In the 2002 exhibition, 44 artists created works based on a handful of stipulations: each piece had to focus on a single bird and somehow include its species, its haven admittal number, and the date of its arrival. Randall said those conditions have been relaxed a bit for the winter exhibit and sale.
“This work won’t be linked as closely to the data as our fall show,” she said. “It’s more loosely bird-connected, but we’re still working to support a non-profit [Bird x Bird officially incorporated not long ago] that’s working to support avian and environmental education.”
Randall said even Bird x Bird artists who aren’t typically environmental or avian activists find inspiration in birds.
“I really think artists generally love birds,” she said. “A bird can take on so many layers. It can be a metaphor for flight, spirit or being. Lots of our artists are grappling with serious issues, not just having to do with the environment. Some of their work has been intense and dark—our shows aren’t like a wildlife show in any way, although some of the pieces are quite realistic.”
Bird x Bird artists Jennifer Davis and David Lefkowitz said that while they support the organization’s cause, their interest in birds is mostly artistic.
“Birds have just been showing up in my work for a few years,” said Davis. “Art is my main passion. I’ve definitely become interested in the cause because of all Cynde’s work. But for me it’s all about the art.”

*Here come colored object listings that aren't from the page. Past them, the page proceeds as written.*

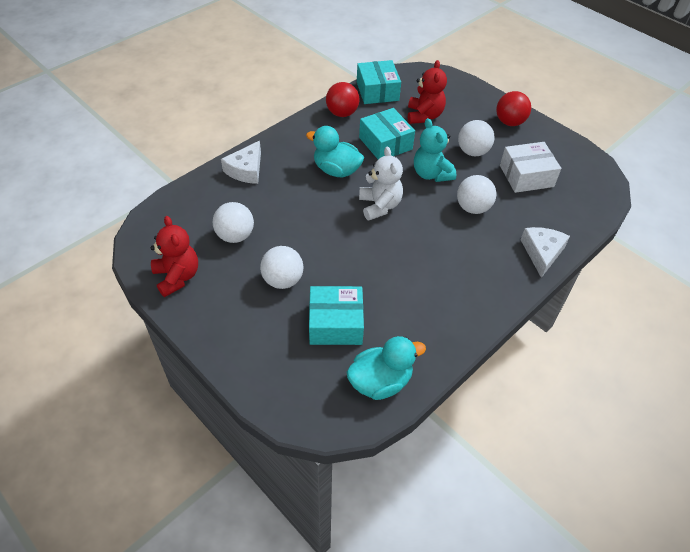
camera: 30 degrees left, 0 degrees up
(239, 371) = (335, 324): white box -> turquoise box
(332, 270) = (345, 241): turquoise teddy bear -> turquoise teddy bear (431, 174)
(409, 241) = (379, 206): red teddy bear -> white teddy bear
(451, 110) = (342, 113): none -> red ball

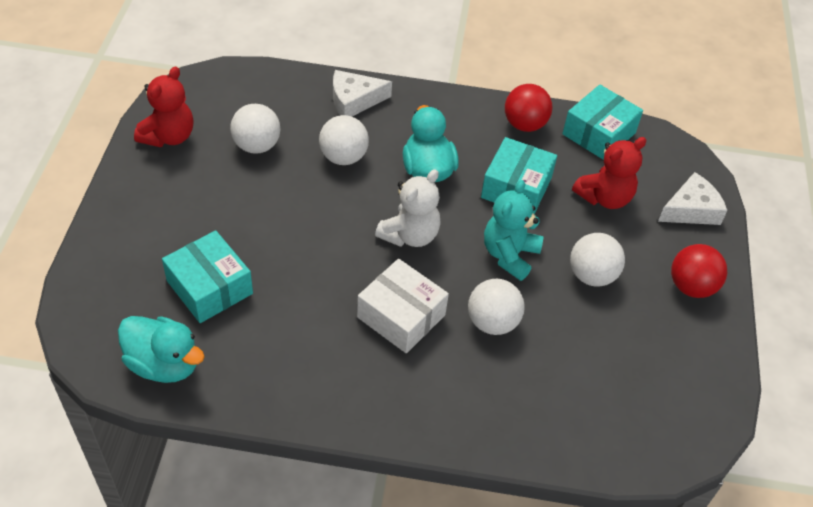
camera: 50 degrees right, 0 degrees up
(283, 280) = (231, 214): white ball -> white ball (343, 157)
(526, 176) = (606, 351): white box -> white box (401, 316)
(542, 253) = (483, 428): white cheese -> white cheese (691, 209)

Davis, who does “mostly collages, with acrylic on them,” said her work is “silly, cartoonish.” For Thursday’s exhibit and sale, she made about 25 refrigerator magnets that are miniature versions of her typical full-size works. “Each one is really different,” she said.
Lefkowitz, one of Bird x Bird’s original members, said he had “been supportive of a lot of general environmental organizations for a long time. I’m definitely supportive of this idea, but I had never supported it specifically.”
His most recent Bird x Bird work fits into a series of works that are in the size and rough style of trading cards—like baseball or hockey cards. “That way of drawing attention to something is interesting,” he said. “Isolating and dramatizing an individual’s identity. It seemed perfect for exploring and commenting on how we treat birds. It complicates how you treat them if they’re individualized and they get a name.
“On a technical level, this work has caused me to pay more attention to birds’ distinct features. I pay a lot of attention to what features distinguish one species from another, and to choices about angle and vantage point. A profile might read like a mug shot, for example. It can even go into conventions of how people are represented.”
Randall said there’s magic in combining art and science, “energy from the art world and environmental education and wildlife advocacy.”
“There’s no better time than now to be coming up with ideas that are beneficial to the world. Many people are lamenting the state of politics, the economy, the environment…there’s no better time for people to put our heads together and come up with responses to all that. Nature is always talking to us about the state of things. Artists are always talking about the state of things, too.”
Randall also said that while she appreciates the celebrated, expensive “Birds in Art” exhibit at the Bell, she’s “much more interested in staying connected to people and the earth.”
“I love that our event can be free,” she said. “Anyone who loves art and is interested in acquiring some of it will most likely be able to do so. It’s important that images that help us come together can be accessible—it’s important to keep the art scene accessible.”